Problem: What is the sum of the 2009 fractions of the form $\frac{2}{n(n+2)}$ if the values of $n$ are the positive integers from 1 through 2009? Express your answer as a decimal to the nearest thousandth.
Answer: We are asked to find  \[
\frac{2}{1\cdot3}+\frac{2}{2\cdot4}
+\frac{2}{3\cdot5}
+\frac{2}{4\cdot6}+\cdots+\frac{2}{2009\cdot2011}.

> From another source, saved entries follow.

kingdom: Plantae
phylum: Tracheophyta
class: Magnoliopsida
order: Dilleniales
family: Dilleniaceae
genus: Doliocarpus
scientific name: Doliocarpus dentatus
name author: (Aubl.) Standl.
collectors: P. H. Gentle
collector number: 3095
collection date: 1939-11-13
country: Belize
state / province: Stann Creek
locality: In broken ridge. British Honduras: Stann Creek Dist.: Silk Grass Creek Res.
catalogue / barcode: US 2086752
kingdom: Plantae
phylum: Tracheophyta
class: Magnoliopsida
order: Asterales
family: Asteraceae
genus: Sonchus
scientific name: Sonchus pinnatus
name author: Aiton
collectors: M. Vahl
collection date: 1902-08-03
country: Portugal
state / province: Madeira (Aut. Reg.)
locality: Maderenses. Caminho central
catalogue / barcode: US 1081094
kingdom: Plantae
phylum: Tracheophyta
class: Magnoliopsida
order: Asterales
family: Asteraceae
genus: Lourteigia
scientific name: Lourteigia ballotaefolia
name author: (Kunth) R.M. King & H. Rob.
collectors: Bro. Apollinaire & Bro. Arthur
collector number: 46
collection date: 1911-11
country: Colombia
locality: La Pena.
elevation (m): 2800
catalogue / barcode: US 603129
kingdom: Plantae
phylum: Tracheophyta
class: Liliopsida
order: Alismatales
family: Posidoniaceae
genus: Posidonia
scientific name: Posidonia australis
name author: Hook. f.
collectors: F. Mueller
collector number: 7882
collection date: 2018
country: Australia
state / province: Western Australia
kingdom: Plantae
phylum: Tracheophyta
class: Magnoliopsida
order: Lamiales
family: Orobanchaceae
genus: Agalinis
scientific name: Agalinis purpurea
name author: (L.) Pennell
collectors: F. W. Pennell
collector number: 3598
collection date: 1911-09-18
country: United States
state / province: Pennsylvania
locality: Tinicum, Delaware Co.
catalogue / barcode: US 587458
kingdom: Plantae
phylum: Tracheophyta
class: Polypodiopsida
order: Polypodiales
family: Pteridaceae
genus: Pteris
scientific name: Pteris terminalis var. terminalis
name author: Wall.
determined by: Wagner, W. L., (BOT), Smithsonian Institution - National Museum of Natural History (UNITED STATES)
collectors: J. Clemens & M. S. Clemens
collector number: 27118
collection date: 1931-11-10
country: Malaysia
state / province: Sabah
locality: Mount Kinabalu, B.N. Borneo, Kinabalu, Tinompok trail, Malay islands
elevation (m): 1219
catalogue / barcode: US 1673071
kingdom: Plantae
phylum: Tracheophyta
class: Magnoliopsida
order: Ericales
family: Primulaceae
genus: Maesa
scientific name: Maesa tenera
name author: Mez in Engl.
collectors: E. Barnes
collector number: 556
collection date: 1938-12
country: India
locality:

\] Observe that $\frac{2}{n(n+2)}$ may be written as $\frac{1}{n}-\frac{1}{n+2}$.  Applying this identity, our sum becomes \[
\frac{1}{1}-\frac{1}{3}+\frac{1}{2}-\frac{1}{4}
+\frac{1}{3}-\frac{1}{5}
+\frac{1}{4}-\frac{1}{6}+\cdots+\frac{1}{2009}-\frac{1}{2011}.
\] Every negative term cancels with the term three places to the right.  The only terms which remain are \[
1+\frac{1}{2}-\frac{1}{2010}-\frac{1}{2011}.
\] To the nearest thousandth, the sum is $\boxed{1.499}$.